===== Exercise text

# 짜도 짜도 그런 짠돌이가 없어.



## 82riceballs

Hi everyone!

짜도 짜도 그런 짠돌이가 없어.
The phrase above was translated as "I've never seen such a tightwad"...what does 짜도 짜도 mean? (I couldn't find it in the dictionary...)

THanks so much!!


----------



## moonji

It emphasizes tightwadness.


----------



## kenjoluma

It would really help if you specify what you don't understand.
Is it the repetition of the same phrase? Or, the meaning of the slang "짜다"? You don't understand the "-도" in here? 
Which one is it?


----------



## 82riceballs

kenjoluma said:


> It would really help if you specify what you don't understand.
> Is it the repetition of the same phrase? Or, the meaning of the slang "짜다"? You don't understand the "-도" in here?
> Which one is it?



Sorry about that- I for some reason thought it was some sort of idiom, so I didn't break it down into parts...

==========
===== Data for analysis

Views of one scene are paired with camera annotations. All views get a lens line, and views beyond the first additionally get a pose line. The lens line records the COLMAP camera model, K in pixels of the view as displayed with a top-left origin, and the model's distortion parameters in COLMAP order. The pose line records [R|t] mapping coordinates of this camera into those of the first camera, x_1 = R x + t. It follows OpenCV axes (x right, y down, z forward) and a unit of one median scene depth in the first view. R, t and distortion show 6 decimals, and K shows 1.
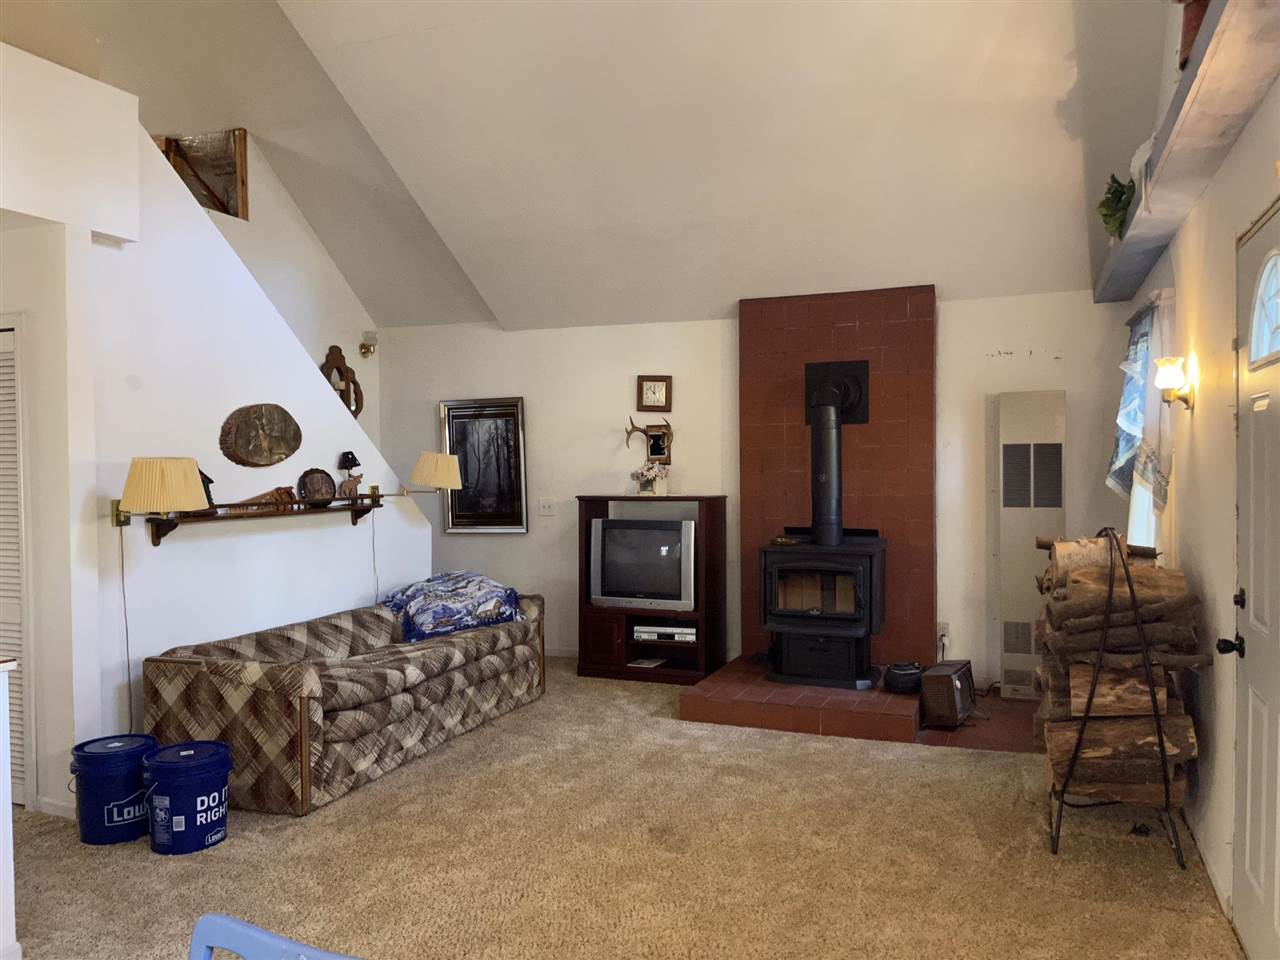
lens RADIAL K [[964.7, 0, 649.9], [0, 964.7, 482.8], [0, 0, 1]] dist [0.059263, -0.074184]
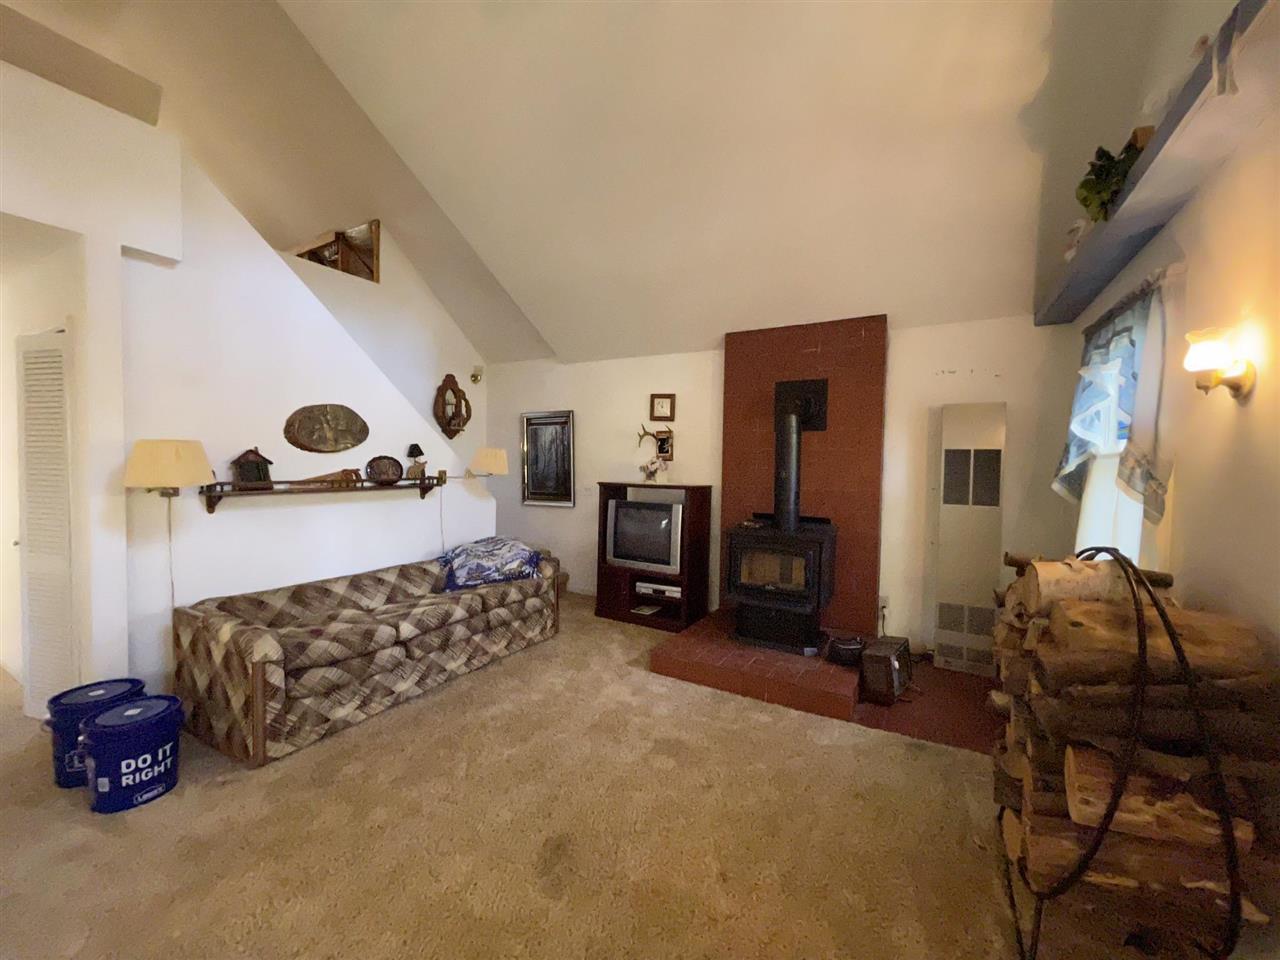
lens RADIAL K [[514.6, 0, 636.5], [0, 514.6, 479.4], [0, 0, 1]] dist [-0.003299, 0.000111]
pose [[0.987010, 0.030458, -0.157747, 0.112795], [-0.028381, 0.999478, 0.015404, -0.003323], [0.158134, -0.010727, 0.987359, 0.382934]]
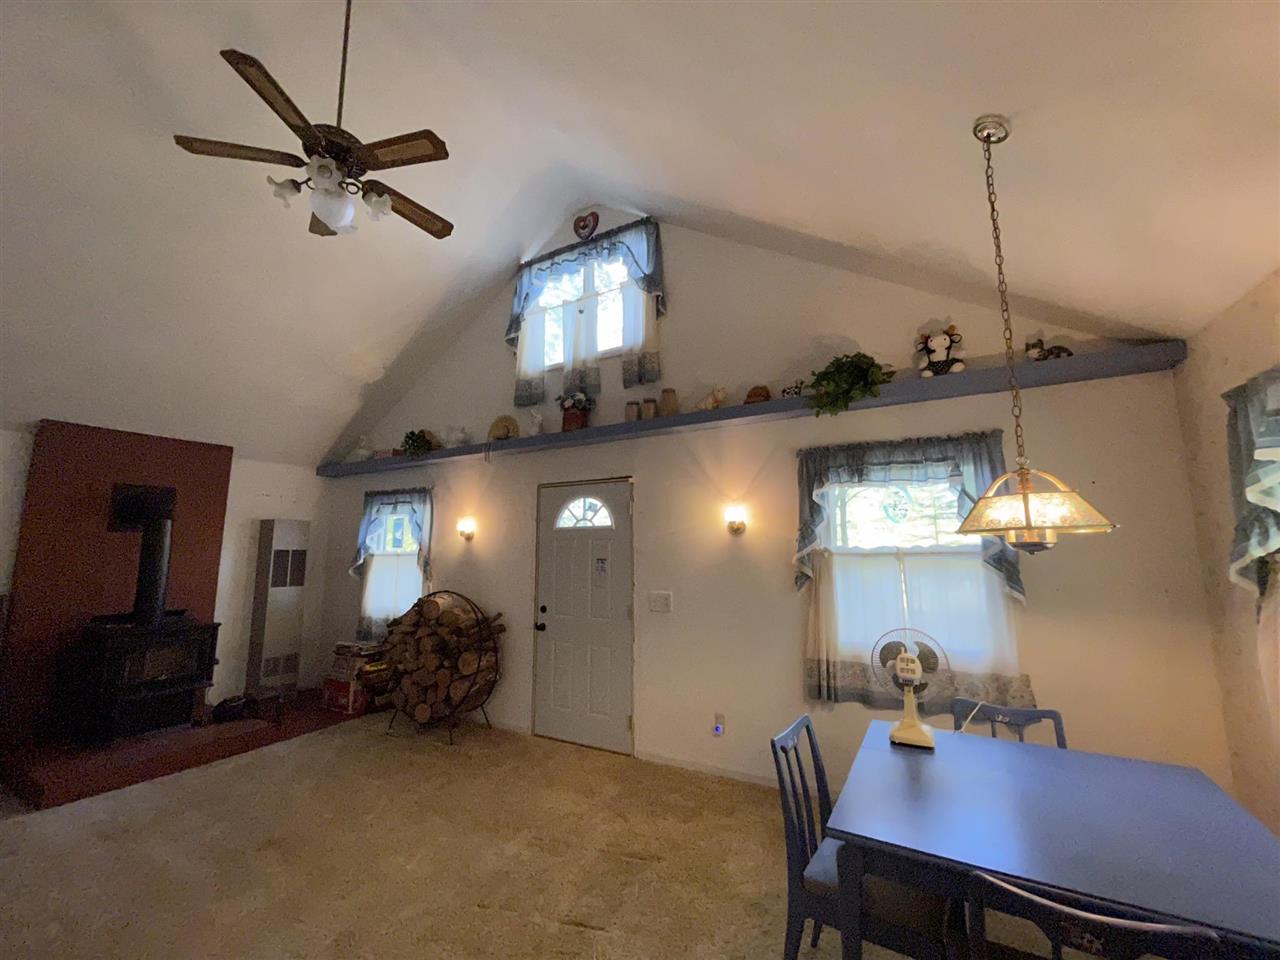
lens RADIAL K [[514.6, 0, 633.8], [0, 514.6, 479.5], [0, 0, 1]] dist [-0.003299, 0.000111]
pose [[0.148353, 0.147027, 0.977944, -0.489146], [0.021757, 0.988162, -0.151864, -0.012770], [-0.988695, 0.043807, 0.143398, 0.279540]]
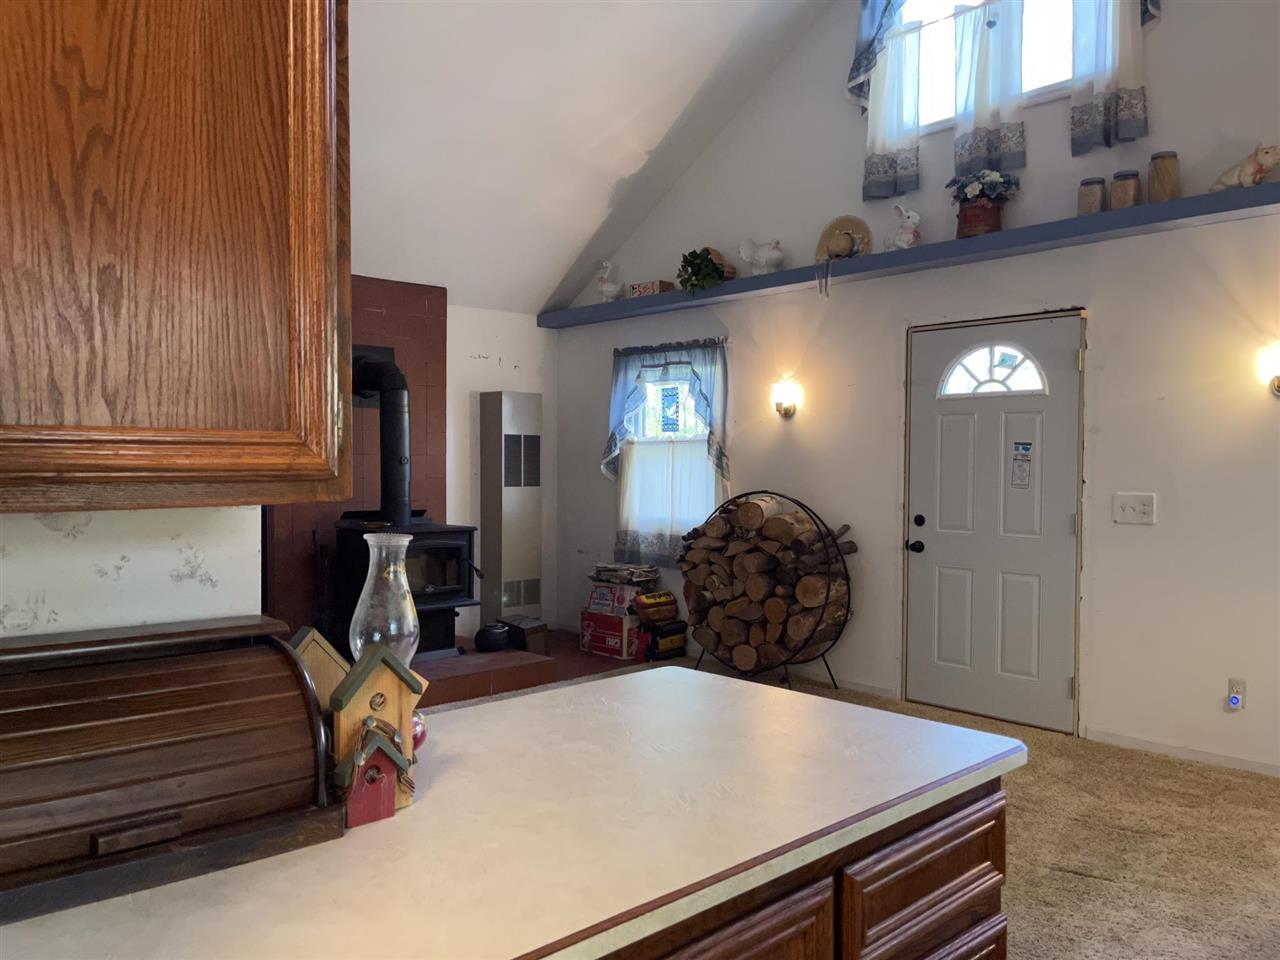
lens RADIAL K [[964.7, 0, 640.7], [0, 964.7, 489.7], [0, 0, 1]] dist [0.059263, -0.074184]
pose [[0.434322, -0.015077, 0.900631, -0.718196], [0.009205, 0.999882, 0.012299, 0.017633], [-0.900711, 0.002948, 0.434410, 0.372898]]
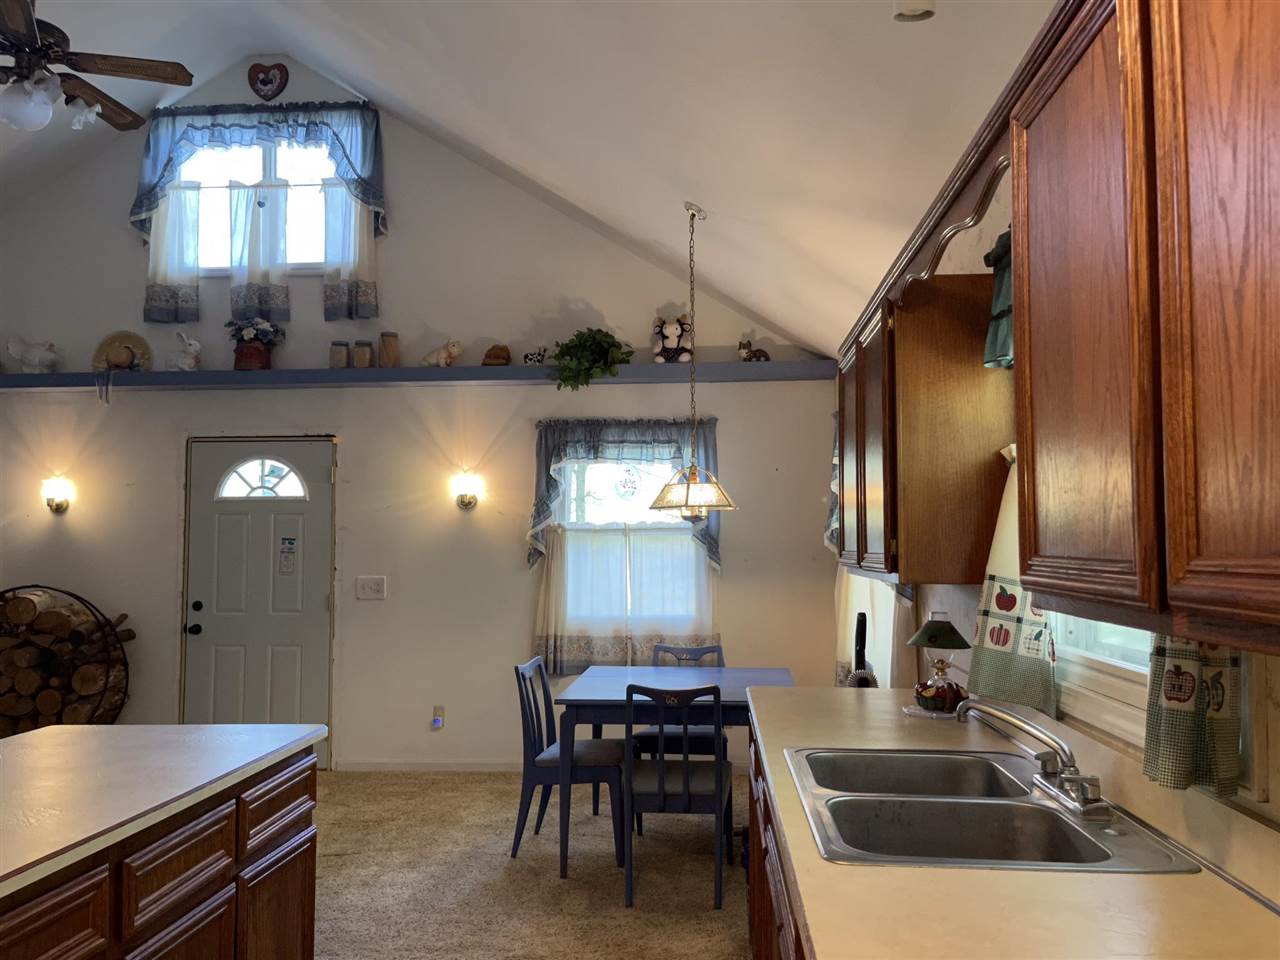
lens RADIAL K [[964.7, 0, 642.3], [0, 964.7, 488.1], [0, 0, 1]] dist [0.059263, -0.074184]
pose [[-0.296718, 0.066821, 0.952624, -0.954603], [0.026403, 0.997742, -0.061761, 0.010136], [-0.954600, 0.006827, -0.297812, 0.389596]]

==========
===== Data for analysis

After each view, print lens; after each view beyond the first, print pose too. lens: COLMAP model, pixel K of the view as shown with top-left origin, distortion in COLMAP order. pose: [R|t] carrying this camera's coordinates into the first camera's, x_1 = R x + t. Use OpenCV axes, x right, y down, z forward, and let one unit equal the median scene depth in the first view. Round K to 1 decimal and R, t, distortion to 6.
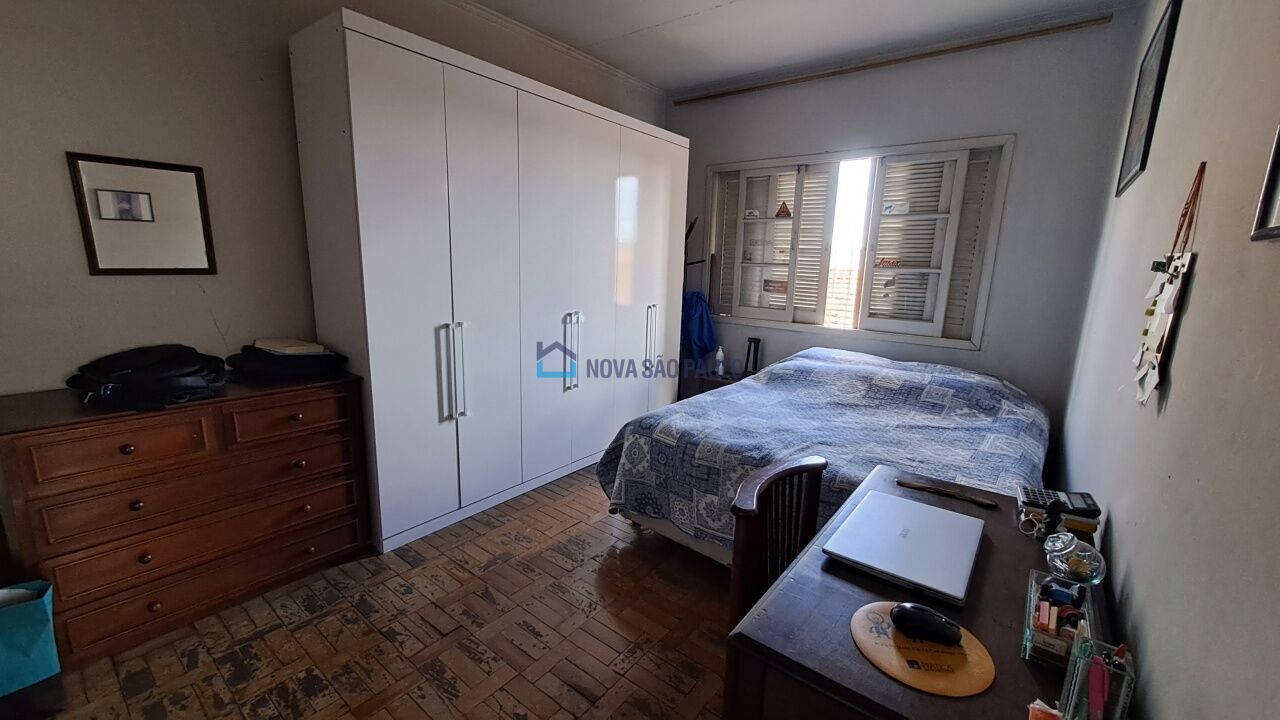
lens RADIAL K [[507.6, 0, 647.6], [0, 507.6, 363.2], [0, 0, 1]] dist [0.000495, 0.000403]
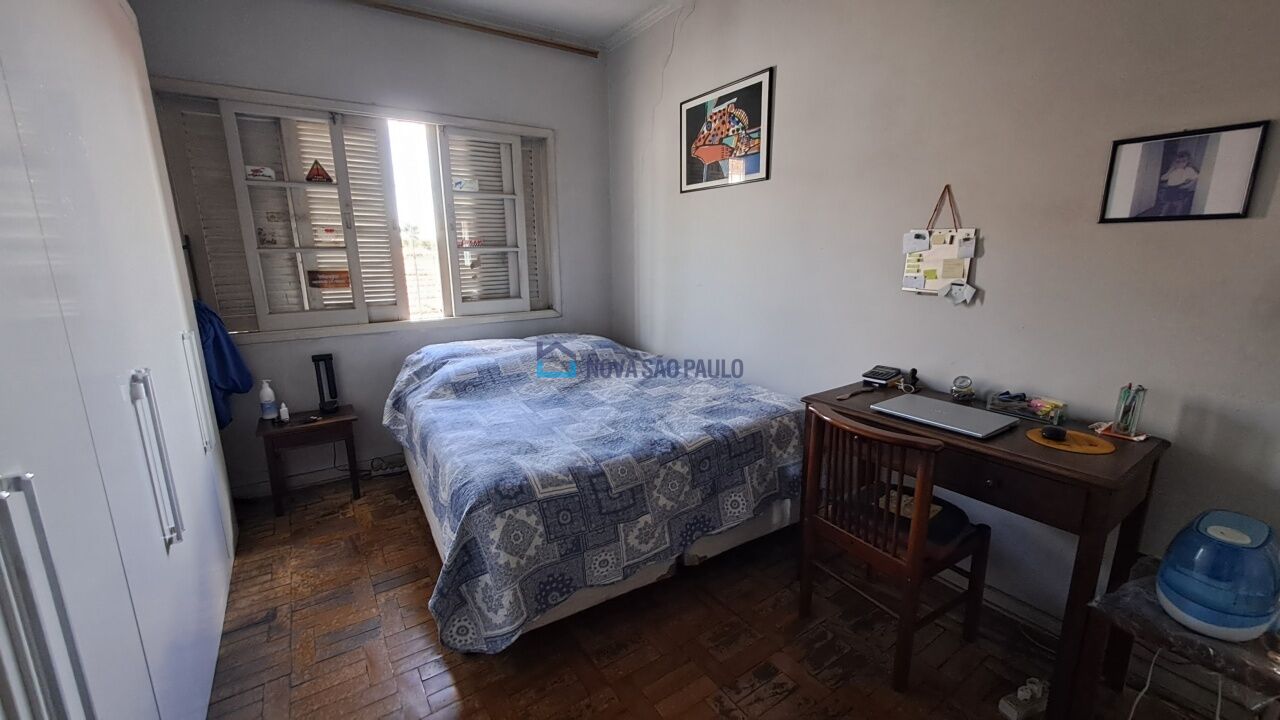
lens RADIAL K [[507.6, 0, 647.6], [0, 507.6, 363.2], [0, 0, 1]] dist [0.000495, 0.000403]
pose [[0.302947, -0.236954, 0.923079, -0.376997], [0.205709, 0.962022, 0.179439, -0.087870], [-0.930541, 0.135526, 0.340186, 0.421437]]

==========
===== Data for analysis

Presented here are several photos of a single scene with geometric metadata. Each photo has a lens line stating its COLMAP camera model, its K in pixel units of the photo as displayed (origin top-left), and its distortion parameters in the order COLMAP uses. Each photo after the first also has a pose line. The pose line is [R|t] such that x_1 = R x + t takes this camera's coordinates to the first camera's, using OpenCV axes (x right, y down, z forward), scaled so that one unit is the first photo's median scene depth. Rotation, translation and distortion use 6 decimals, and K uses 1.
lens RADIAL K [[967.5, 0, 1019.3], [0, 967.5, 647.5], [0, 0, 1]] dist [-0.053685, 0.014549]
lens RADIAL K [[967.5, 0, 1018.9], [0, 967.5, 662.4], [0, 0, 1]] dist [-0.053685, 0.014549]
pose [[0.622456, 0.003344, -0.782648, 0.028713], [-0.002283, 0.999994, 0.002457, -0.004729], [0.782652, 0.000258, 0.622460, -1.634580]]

==========

→ Problems to solve:
(1) List the usernames of everyone who posted in the forum thread about the Korean phrase 짜도 짜도.
(2) Continue the forum thread about the Korean phrase 짜도 짜도, starting right after its last post.
The data shown alongside the text comes from a separate source.

→ Responses for each task:
(1) 82riceballs, moonji, kenjoluma

(2)
I'm confused about the repetition of the same phrase and the usage of 도...are there any other examples of verbs that can be repeated like this?

thank you so much!


----------



## vientito

82riceballs said:


> Sorry about that- I for some reason thought it was some sort of idiom, so I didn't break it down into parts...
> 
> I'm confused about the repetition of the same phrase and the usage of 도...are there any other examples of verbs that can be repeated like this?
> 
> thank you so much!



Most often if you see repetition in korean, you know right away they like to intensify or emphasize the degree.  

I suppose you have looked up the verb 짜다?  One of its many meanings includes "to extract, to wring, to squeeze".   

도 in many instances simply means "even".  Like in any situation this is the most that you could ever do.  Then you will use 도.


----------



## 82riceballs

Thanks! Would you by any chance have any examples of other verbs used this way? I'm guessing it's usually descriptive verbs...


----------



## kenjoluma

1. Actually, 짜다 here is an adjective, derived from 짜다 (salty).
There is a story that, a frugal man deliberately cooked his dishes extremely salty so he can eat less, and save food.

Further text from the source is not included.